Homeless mothers in South London are living in “disgusting” homes with rodent infestations and light switches that shock their children, with the number of people sleeping on the streets hitting record figures.

Greenwich Council is reportedly seeing record numbers of families seeking temporary accommodation, with the council being responsible for 1,880 households in need of a home at the end of June this year.

The council revealed it was spending up to £800,000 a month on Travelodge bookings to temporarily house families.

One mum, who wished to remain anonymous, said she had been living in a Travelodge on Blackheath Road for three weeks with her two young children.

News Shopper: A general view of the Travelodge in south London, Britain, 20 October 2023. Facundo Arrizabalaga/MyLondon.

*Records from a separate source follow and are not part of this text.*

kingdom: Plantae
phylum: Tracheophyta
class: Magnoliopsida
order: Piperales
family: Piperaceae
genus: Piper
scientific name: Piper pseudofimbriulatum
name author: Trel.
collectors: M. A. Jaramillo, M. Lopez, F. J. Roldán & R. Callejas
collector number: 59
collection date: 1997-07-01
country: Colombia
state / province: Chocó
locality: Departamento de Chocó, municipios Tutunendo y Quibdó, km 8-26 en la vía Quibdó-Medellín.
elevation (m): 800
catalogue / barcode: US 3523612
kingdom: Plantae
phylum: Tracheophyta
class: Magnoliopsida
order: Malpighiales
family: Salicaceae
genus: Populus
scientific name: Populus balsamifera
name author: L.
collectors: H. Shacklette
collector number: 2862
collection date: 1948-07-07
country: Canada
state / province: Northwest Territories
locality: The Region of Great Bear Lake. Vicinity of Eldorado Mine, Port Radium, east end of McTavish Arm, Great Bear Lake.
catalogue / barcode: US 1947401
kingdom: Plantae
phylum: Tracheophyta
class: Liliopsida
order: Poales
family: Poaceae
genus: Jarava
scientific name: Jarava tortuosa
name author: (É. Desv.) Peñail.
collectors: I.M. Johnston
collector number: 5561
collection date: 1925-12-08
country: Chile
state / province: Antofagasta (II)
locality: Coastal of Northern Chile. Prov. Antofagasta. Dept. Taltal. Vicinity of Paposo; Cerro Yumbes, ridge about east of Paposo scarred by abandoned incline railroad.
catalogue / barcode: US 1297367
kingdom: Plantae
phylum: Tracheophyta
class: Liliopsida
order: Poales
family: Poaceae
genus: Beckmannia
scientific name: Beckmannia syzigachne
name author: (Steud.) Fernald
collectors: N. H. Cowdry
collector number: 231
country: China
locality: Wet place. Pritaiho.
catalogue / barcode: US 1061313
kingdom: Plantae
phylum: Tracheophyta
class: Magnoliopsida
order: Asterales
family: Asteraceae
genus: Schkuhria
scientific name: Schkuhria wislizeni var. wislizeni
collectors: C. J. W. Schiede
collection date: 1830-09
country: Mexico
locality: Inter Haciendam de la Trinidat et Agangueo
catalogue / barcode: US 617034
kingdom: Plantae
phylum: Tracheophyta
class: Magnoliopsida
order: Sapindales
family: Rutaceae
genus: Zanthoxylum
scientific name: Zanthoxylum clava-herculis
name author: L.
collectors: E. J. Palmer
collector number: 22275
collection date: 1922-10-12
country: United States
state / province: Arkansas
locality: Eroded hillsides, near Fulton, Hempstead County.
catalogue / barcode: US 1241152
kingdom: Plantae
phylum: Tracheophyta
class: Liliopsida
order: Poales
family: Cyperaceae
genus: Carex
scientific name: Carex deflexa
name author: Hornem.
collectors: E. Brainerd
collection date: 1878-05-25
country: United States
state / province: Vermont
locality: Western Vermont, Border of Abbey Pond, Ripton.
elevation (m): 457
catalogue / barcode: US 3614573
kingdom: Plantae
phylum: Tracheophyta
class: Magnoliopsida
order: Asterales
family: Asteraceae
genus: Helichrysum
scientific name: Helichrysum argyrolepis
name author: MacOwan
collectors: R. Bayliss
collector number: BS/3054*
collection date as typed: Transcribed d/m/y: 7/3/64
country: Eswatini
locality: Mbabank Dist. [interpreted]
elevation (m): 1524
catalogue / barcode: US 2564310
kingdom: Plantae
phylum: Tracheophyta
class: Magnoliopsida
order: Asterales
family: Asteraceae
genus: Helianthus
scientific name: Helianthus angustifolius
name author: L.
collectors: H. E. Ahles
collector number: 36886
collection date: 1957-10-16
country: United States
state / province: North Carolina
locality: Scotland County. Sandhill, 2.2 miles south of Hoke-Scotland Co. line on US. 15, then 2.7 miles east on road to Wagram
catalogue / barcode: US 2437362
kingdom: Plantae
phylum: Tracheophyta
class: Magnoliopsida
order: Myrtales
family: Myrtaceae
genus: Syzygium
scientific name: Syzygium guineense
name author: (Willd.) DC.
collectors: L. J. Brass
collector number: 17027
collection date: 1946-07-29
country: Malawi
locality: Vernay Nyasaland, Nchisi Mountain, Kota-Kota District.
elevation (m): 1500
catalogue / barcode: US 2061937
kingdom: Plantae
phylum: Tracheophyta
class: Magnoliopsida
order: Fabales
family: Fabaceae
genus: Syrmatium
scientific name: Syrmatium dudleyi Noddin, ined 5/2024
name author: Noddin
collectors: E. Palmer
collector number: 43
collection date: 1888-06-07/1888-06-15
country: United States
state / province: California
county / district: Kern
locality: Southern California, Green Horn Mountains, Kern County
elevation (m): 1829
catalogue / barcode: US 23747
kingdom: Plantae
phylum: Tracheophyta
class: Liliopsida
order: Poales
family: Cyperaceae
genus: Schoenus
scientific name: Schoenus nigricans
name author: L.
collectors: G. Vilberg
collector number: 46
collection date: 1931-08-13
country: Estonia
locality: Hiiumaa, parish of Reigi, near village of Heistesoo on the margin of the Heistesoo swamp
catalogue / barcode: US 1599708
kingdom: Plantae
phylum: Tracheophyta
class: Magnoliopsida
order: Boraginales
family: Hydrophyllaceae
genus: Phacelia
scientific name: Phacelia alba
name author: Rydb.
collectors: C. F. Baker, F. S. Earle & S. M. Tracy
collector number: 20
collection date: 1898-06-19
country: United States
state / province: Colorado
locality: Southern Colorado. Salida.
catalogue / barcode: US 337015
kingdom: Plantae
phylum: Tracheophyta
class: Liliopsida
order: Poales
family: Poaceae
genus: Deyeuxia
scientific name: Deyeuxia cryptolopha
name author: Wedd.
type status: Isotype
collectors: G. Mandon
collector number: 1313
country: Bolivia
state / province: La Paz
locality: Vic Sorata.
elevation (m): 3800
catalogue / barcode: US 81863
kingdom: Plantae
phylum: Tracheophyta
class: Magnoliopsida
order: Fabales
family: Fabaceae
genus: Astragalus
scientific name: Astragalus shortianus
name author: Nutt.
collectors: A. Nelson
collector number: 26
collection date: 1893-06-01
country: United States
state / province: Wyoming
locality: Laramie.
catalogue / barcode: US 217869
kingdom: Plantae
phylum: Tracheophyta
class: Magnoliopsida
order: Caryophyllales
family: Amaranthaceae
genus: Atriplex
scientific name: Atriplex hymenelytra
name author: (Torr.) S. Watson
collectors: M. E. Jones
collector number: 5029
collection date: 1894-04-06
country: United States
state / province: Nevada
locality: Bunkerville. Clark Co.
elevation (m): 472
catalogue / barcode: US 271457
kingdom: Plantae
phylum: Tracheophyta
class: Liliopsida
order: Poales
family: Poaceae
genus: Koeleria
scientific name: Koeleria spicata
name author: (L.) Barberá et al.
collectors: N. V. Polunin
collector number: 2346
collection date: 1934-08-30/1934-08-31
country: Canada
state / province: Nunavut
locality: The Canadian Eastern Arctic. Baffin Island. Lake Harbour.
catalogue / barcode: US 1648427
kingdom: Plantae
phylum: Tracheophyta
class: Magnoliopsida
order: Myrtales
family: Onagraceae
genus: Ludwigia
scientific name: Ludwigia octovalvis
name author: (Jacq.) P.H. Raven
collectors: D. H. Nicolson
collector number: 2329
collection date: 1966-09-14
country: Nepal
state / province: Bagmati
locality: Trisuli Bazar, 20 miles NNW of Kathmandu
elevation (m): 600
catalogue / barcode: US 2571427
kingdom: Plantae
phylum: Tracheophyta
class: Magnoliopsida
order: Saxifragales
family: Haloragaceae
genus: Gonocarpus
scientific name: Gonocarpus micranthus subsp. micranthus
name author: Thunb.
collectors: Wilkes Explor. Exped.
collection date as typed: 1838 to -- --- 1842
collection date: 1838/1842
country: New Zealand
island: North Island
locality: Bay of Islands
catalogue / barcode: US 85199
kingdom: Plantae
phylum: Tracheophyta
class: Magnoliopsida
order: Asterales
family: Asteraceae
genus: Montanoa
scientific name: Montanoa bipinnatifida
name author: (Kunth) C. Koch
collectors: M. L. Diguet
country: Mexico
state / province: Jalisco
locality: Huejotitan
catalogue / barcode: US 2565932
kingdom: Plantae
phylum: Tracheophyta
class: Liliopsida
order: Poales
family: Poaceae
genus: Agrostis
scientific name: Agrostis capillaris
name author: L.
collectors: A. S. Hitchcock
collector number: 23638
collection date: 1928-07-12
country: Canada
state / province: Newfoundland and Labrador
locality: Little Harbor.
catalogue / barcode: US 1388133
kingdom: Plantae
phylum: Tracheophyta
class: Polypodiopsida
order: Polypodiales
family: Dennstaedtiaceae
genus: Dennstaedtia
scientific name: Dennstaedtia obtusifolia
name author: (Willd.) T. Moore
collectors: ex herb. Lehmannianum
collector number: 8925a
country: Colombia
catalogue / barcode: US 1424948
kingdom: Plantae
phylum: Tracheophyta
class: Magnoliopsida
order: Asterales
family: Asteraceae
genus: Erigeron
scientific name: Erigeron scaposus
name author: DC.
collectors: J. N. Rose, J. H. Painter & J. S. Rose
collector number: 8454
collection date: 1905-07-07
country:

The mum said she lost her benefits and job as a project administrator as a result of the Windrush scandal and now works as a carer to feed her children.

She said that Greenwich Council had been doing its best to support her, and helped her get out of a previous property that suffered from a severe lack of maintenance.

She told the Local Democracy Reporting Service (LDRS): “I spent five years in that property. The landlord left the country.

"Nothing was done, there was no hot water or heating for two years.

"The building had cracks all over, infestations of mice and rats because there were holes coming into the rooms… My children had electric shocks in the bedroom just from touching the light switch.”

The mum said staff at the Travelodge were excellent and often made an effort to make sure her family were at ease.

She said Greenwich Council has been very helpful in assisting as much as possible while not putting too much pressure on her when she needs to look after her children.

She said: “It’s been nice to have someone. From having depression and anxiety and not sleeping in that previous property, to have them step in and say, ‘Enough is enough, we cannot allow this to happen,’ I feel like it’s reduced my anxiety. “

London Councils said in a statement on November 1 that London’s homelessness crisis was “spiralling out of control”, with data suggesting a record number of people were sleeping rough in the capital.

Combined Homelessness and Information Network figures stated 4,068 people were homeless in London between July and September this year.

The association said in August that one in 50 Londoners were living in temporary accommodation secured by their local authority.

A mum, who wished to remain anonymous, said she was placed in Travelodge Woolwich with her two daughters, aged one and 16 years old, for a week by Greenwich Council after becoming homeless while on maternity leave.

She said the council had been helping where it can, but that no temporary accommodation was available for a family of her size.

The mother told the LDRS: “This is the third move we’ve had in a week. We were placed in a very disgusting drug and alcohol hostel over one weekend.

"I couldn’t even take my 16 year old there. She had to stay with another family member but I did have the baby with me. So it’s not been great.”

She added: “Our social worker has stressed that they are going to try and find us somewhere as soon as possible because it’s just far too expensive for [the council] to be putting us in hotels. Obviously we’re in a family room, so that’s going to be even more expensive than a normal room anyway. But there’s only so much accommodation that’s available and the price of everything is going up.”

The mum said she wants to get back to work but fears being able to afford private accommodation while also feeding her family.

She said not being able to cook in the hotel room has made it difficult to budget meals for her kids, but overall Travelodge staff have been very supportive.

She said: “Obviously I need to eat as well but there’s been days that I’ve gone without just so that they can eat because what money I’m getting, I’m having to budget to make sure that they’re OK. That’s my priority, to make sure the children are OK.”

She added: “The staff have been amazing. There’s like a little juice facility and stuff down there, which you’re not supposed to use during the day but they’ve allowed me to go and get juice and stuff for the baby. They have been brilliant.”

A Greenwich Council spokesperson told the LDRS that the authority provides cash payments for hot meals to those living in hotels.

They said that over 27,000 households were currently on the council’s housing waiting list, and that the current housing supply allowed for the authority to allocate a home to around 1,000 households a year.

They added that methods such as negotiations with landlords and mediation with hosts had allowed the council to prevent over 1,100 households becoming homeless last year.

They told the LDRS: “Like many other local authorities, we are experiencing more and more households approaching us as homeless.

"There is a perfect storm in London as more and more tenants are being given notice by private landlords, combined with a widespread lack in supply of suitable housing, and the spiralling cost of living.

"These factors mean that sometimes we have to place people in accommodation that is not always ideal.”

They added: ”With homelessness at near-record levels and an estimated 166,000 Londoners currently living in temporary accommodation, it is a significant challenge for local authorities across the capital and beyond.

"Locally we are trying to tackle some of the shortfall by building 1,750 new homes specifically for local people on our waiting list and will continue to lobby for greater resources for councils.”

Travelodge was approached for comment, but declined the opportunity to provide a statement.